I was surprised to find the place thronged, packed to the gills with noisy, happy diners. According to my friend, it's always that busy. We sat in a corner banquette with a full view of the actions, under a photograph of Robert Preston dining with Sandy Dennis (!) at the eatery back in the 1960s. Tables and chairs are packed tightly together in the small room and the seasoned waiters swan in and around the narrow spaces between with ease. We were mothered over by a veteran waiter whose mindful, decorous manner made us feel quite cared for. We both ordered the Filet Mignon with Mushroom Cap, along with sides of garlic mashed potatoes and spinach. I'm not much of a steak fan, so I was surprised how happy the entree made me. It was a beautiful piece of meat from start to finish, tender and flavorful. The mashes potatoes were a dream. We downed it with a superb half-bottle of 2004 Grgich Cabernet Sauvignon.



It's quite a cozy room and it's sad to think it will be gone by January (according to our waiter). It still has a secret, sequestered air to it, and the vista looking through the blinds down on the busy Broadway side street of W. 45th Street is a bird's-eye close-up you can't enjoy anywhere else. The spot shows its age, with the stairs up to the restaurant, and another flight up to the bathrooms, visibly slanting and sloping at curious angles.

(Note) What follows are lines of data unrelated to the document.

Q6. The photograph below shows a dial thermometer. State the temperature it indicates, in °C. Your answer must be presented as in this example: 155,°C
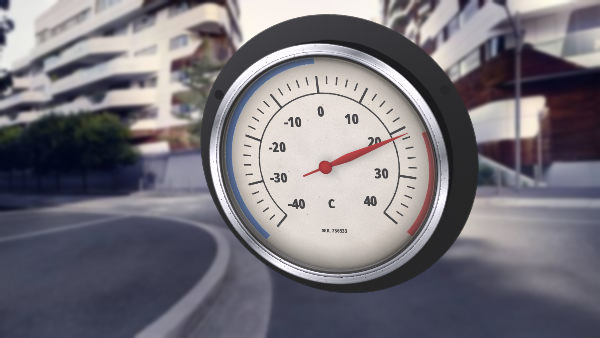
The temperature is 21,°C
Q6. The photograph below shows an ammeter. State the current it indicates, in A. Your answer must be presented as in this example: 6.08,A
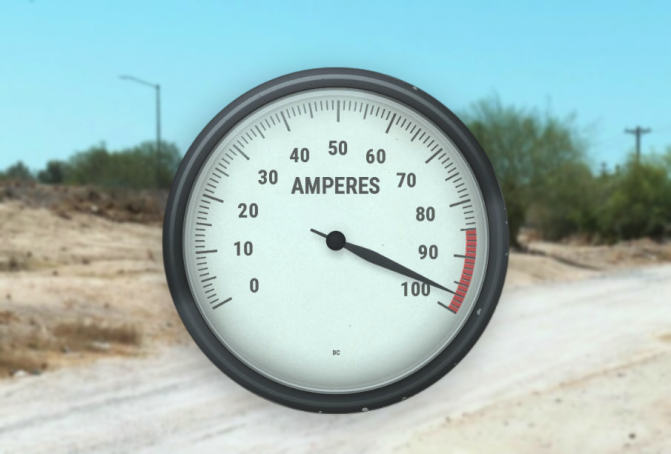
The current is 97,A
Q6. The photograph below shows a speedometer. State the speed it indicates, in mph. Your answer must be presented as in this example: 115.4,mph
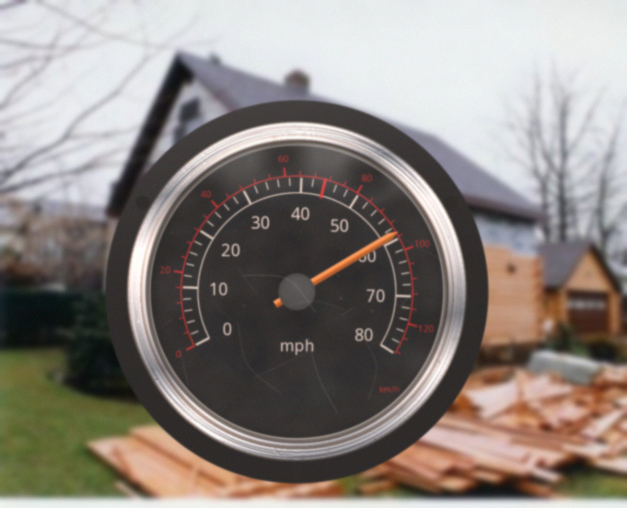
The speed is 59,mph
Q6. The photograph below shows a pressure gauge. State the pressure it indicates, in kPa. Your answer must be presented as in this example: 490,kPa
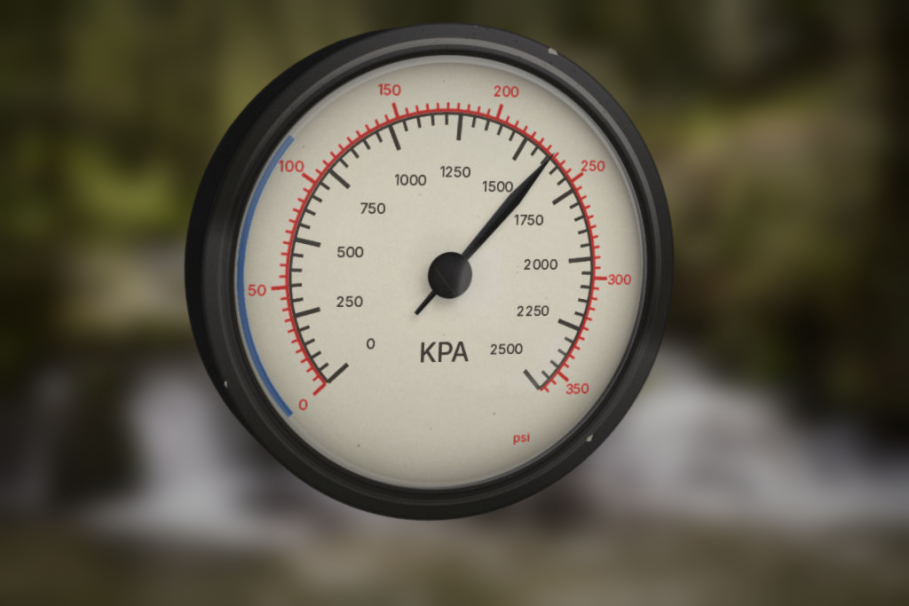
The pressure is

The trip up to the bathroom is worth a visit. I wondered if this stairwell once served as an escape route to a secret room or passage when 1920s guests were surprised by unwelcome visits from the police. There is also an old Daily News clipping hung next to the men's room that is worth a perusal. It concerns an 1963 encounter between Jason Robards and Richard M. Nixon in the F&J bar. A drunk Robards was singing old Irish tunes when he spied Nixon at the bar with some government men and let go with "Trick Dick! What the hell are you doing here?" He continued: "You were a lousy football coach. You were a lousy Vice-President, and you'll never be President." Nixon tried to laugh off the encounter by offering to pay for a round for the room. He put $20 on the bar, but kept his arm around the bill. Sure enough, when he left, he surreptitiously repocketed the $20, therefore stiffing Frankie & Johnnie's.

Bet Robards thought of that night often when filming "All the President's Men."